June 6, 2006

Immigration advocates that have recently been lobbying Tennessee’s U.S. senators had better turn their full attention to Tennessee’s members of the U.S. House of Representatives.  Of Tennessee’s nine elected Representatives (four Republican, five Democrat), all but one–Jim Cooper of Nashville–voted for H.R.4437, the immigration enforcement-only bill.  Worse yet, four of the nine (John Duncan, William Jenkins, Zach Wamp, and Lincoln Davis) are members of the Immigration Reform Caucus, according to that group’s website.  The Immigration Reform Caucus, founded by restrictionist Tom Tancredo (Colorado), is a group of congressmen who share similar opinions on immigration issues.

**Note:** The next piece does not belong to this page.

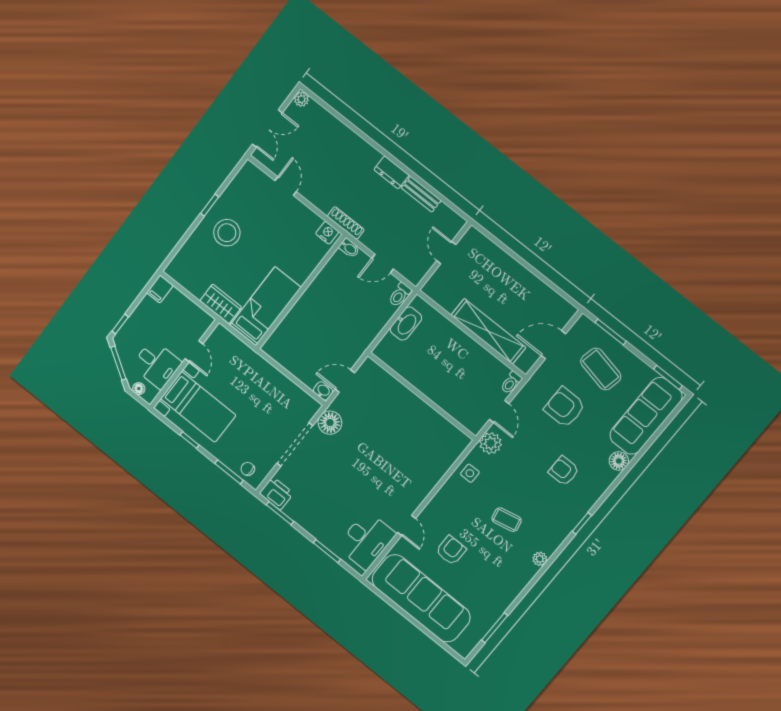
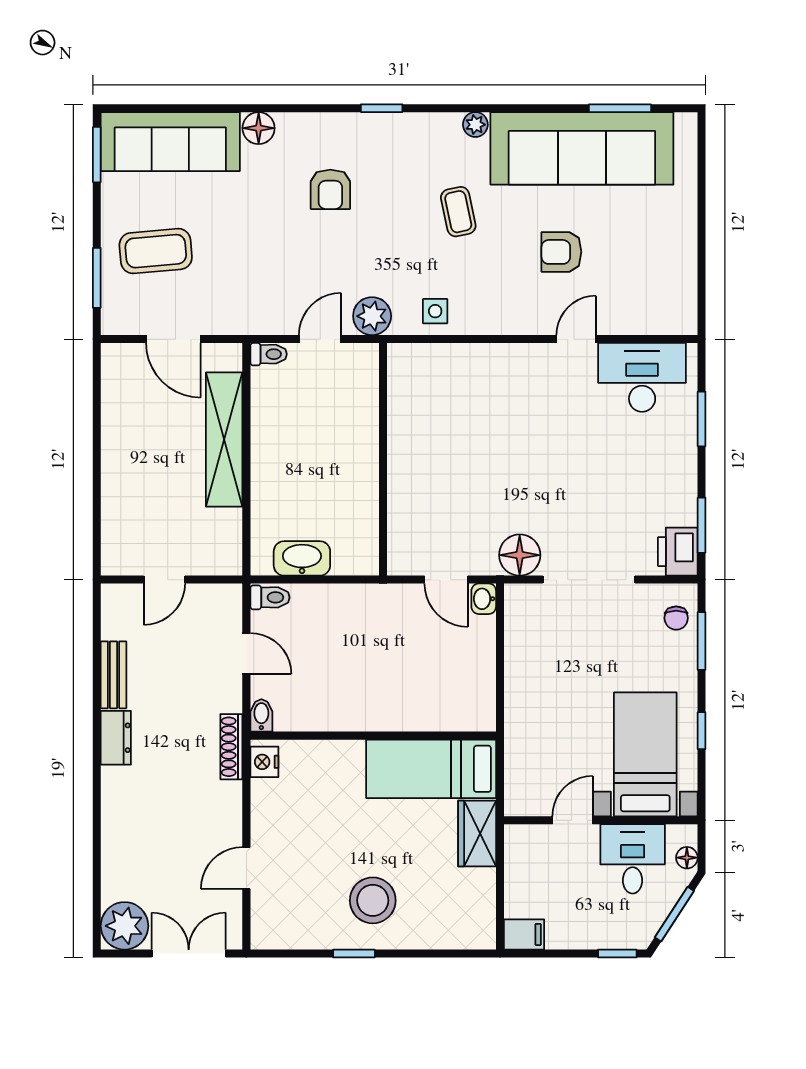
plant: (301, 99) -> (124, 926), width x1.87, depth x1.87
coffee table: (601, 369) -> (156, 251), turned 73
armchair: (565, 407) -> (245, 257), removed
sofa: (421, 598) -> (582, 148), moved, turned -90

It espouses policy positions such as construction of a wall across the entire southern border, elimination of birth-right citizenship, criminalization of immigration violators as felons, a moratorium on almost all legal immigration, etc.  Knoxville’s John Duncan gave voice to several of the group’s ideas in his March 31, 2006, “E-Newsletter,” including these:

  • “I do not believe the Country needs a guest worker program.  There are plenty of people in the Country legally who could perform many of the jobs currently given to illegal aliens.”
  • “We must have immigration laws and they must be enforced or this nation will slowly but surely take on many of the characteristics of a third world country.”
  • “[T]he House has already acted on a border security bill [H.R.4437].  Although I believe we could have gone further, this bill is a step in the right direction.”